The comical reasoning continues: "All nonexecutive board members are considered to be independent as they have no material interest in Saica, the Saica group entities, or any of Saica’s significant suppliers or customers."

Mercifully, Saica seems to have finally become aware of its own spin. At its AGM last month, it announced a review of its governance, constitution and disciplinary processes, the deficiencies of which had been highlighted by the "crisis" facing the chartered accountancy profession, it said.

"Recent corporate scandals have eroded credibility and trust in a profession whose very reputation is based on ethics and standards. So this is a matter of national interest," Saica says.

Saica is not the only professional body facing something of a credibility crisis. The Financial Planning Institute of Southern Africa (FPI), the body that accredits certified financial planners, last month placed its CEO, Godfrey Nti, on special leave while it investigates allegations of financial misconduct against him.

It is also the subject of a Financial Sector Conduct Authority (formerly Financial Services Board) probe into cheating on the regulatory examinations it administers.

FPI employees helped would-be advisers cheat on their regulatory exams.

These are compulsory for all intermediaries, demonstrating that they meet certain basic requirements to sell financial products.

The institute’s independence has been called into question because of the apparent lack of objectivity at the top

—  What it means

"This is extremely embarrassing, we are absolutely irate that this has happened," FPI chair Ntai Phoofolo tells the FM. "We hold ourselves to very high standards because we expect our members to be held to high standards by the public. Our members will start to wonder ‘are we still safe within the FPI umbrella?’."

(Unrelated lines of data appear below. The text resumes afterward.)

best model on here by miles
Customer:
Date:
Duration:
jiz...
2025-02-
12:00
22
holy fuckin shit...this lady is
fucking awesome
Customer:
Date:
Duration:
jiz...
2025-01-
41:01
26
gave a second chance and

The blunder is made more awkward by the fact that this is the second time in the past decade that FPI insiders have aided cheating on these exams. Individuals implicated in the first episode, who fixed about 130 exams, are facing criminal proceedings, says Phoofolo. He is at pains to point out that the division administering the regulatory exams is entirely separate from the unit overseeing the FPI’s "professional competence exams", which include those required to become a certified financial planner.

Still, the failings at Saica and the FPI point to a fundamental issue faced by all professional bodies: being all too easily dominated by the narrow interests of their loudest members at the risk of ignoring the wider public interest that those members are supposed to serve.

Perhaps the most infamous example of this in recent years has been Ronald Bobroff, a personal injury attorney.

Bobroff has been found guilty in a number of cases of overcharging on "contingency fees" by millions of rand concerning Road Accident Fund claimants. He was a long-time president of the Law Society of the Northern Provinces.

Talk about rot at the top. Bobroff’s powerful position meant it was years before he was finally brought to book.

Anthony Millar, as president of the Law Society of the Northern Provinces from 2015 to 2016, was instrumental in ensuring that a court struck Bobroff and his son Darren off the roll of attorneys.

Having represented a number of clients against errant fellow practitioners, Millar remains of the view that proper disciplinary processes, though admittedly slow and frustrating, are vital to ensure that everyone’s rights are protected.

"Just because you might feel that an attorney trampled on your rights and should be brought to book immediately, does not mean they should not have the opportunity to defend themselves," Millar tells the FM.

"The number of really bad eggs pales into insignificance when you consider the number of attorneys practising," he says.

Still, the damage caused to the image of the profession is disproportionate to the number of individuals practising.

And that’s the rub: even if the vast majority of chartered accountants are honest, hardworking individuals, it takes only one bad apple to spoil the whole barrel.